Danske does warn, however, that a more dangerous bubble will emerge if Beijing lets accommodative policy go on for too long. And it may not just be a case of revaluing the renminbi. This did not stop funds inflows in 2004-08.

But clearly Beijing is now stepping up its tightening agenda. Why the sudden change?

GaveKal offers two reasons. Firstly, the runaway 11.9% growth in the March quarter means Beijing can be more comfortable about trying to cool the economy without killing it. Export numbers jumped substantially in March taking pressure off fears for a double-dip recession. Indeed, overheating is the problem. Beijing can happily let the property market crash back to something more reasonable.

Secondly, GaveKal had previously noted that over 2003-09 in China mortgage debt totalled only 34% of net houses sold. That's as if everyone had put down a 66% deposit. But suddenly in the March quarter, the numbers have swapped. Debt is now 66% of value. This means that since the end of 2009 that liquidity-driven bubble of which Danske has spoken is now trending towards more of a debt-driven bubble.

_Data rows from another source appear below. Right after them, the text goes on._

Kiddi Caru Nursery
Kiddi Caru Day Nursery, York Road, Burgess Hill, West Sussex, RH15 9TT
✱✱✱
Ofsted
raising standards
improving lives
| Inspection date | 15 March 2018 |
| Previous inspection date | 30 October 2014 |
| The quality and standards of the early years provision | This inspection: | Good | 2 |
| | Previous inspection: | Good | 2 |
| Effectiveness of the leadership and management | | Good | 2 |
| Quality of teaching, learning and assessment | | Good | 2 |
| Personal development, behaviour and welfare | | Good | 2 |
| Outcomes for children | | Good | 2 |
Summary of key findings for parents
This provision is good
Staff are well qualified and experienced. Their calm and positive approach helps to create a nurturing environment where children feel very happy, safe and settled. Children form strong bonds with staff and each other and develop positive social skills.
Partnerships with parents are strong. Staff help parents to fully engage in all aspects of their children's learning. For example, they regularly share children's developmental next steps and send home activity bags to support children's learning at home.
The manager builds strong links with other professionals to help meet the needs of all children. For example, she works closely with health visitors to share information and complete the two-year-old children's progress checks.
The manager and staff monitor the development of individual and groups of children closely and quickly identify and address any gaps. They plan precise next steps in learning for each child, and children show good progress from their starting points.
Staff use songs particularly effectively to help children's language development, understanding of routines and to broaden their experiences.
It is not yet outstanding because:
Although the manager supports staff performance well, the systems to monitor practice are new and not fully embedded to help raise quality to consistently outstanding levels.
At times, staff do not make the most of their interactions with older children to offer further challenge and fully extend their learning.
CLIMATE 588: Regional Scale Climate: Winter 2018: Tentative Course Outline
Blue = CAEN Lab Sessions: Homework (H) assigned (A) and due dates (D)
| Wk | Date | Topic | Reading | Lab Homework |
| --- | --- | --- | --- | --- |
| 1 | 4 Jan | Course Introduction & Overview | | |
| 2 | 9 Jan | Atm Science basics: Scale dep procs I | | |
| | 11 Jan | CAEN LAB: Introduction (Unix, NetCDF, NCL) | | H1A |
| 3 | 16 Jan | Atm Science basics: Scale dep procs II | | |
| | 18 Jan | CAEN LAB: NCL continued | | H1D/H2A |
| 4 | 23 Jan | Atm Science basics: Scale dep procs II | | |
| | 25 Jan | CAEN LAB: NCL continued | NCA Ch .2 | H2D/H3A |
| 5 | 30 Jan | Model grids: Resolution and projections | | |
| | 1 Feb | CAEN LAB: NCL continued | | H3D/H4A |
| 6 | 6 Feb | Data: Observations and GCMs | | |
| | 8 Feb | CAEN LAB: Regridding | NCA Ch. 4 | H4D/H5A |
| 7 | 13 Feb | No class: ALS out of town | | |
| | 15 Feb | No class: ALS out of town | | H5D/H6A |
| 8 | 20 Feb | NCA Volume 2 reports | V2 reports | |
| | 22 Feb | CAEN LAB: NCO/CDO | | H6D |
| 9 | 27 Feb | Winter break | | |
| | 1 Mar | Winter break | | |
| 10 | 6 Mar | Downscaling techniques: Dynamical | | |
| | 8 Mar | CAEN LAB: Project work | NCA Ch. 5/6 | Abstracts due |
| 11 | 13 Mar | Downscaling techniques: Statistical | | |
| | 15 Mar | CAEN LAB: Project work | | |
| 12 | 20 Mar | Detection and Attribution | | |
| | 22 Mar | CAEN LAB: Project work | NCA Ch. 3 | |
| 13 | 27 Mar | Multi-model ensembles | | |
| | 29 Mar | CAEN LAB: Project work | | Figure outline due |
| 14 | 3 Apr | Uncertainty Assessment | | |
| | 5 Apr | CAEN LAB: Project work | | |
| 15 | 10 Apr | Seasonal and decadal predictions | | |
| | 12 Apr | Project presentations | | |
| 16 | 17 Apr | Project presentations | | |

What this means, however, is that Beijing's specific moves to slow the economy through property market tightening will be successful. The bubble will be pricked, says GaveKal.

So where does that leave the Chinese stock market?

The Chinese stock market, notes GaveKal, is a very momentum-driven market. In other words it suffers big swings and round-abouts, more so than in Western markets where option hedging, shorting, and general contrarian plays often stifle momentum quickly. Thus the Chinese pullback underway could go on for a while yet.

“But this should not be seen as a sign the Chinese economy is set to implode,” says GaveKal.

Fears over Chinese tightening measures have lingered around Wall Street and Bridge Street for some time now even as Europe has hogged the spotlight. How would the world survive right now if the Chinese economy began to back-pedal once more? Yet still new stock index highs have been marked this month.

Today's action is a much needed venting of complacency that had built up as cocky investors tried to convince themselves that Europe in particular was all just a storm in a tea cup and was being looked after by the EU and IMF. The risk-hungry simply needed to pull their heads in, and we may yet get the decent pullback the market needs.

But it is in global investors' longer term interests that the Chinese economy remains on a steady upward path, and not a wild ride of boom and bust, even if its share market flies all over the place. That's what Beijing is trying to achieve.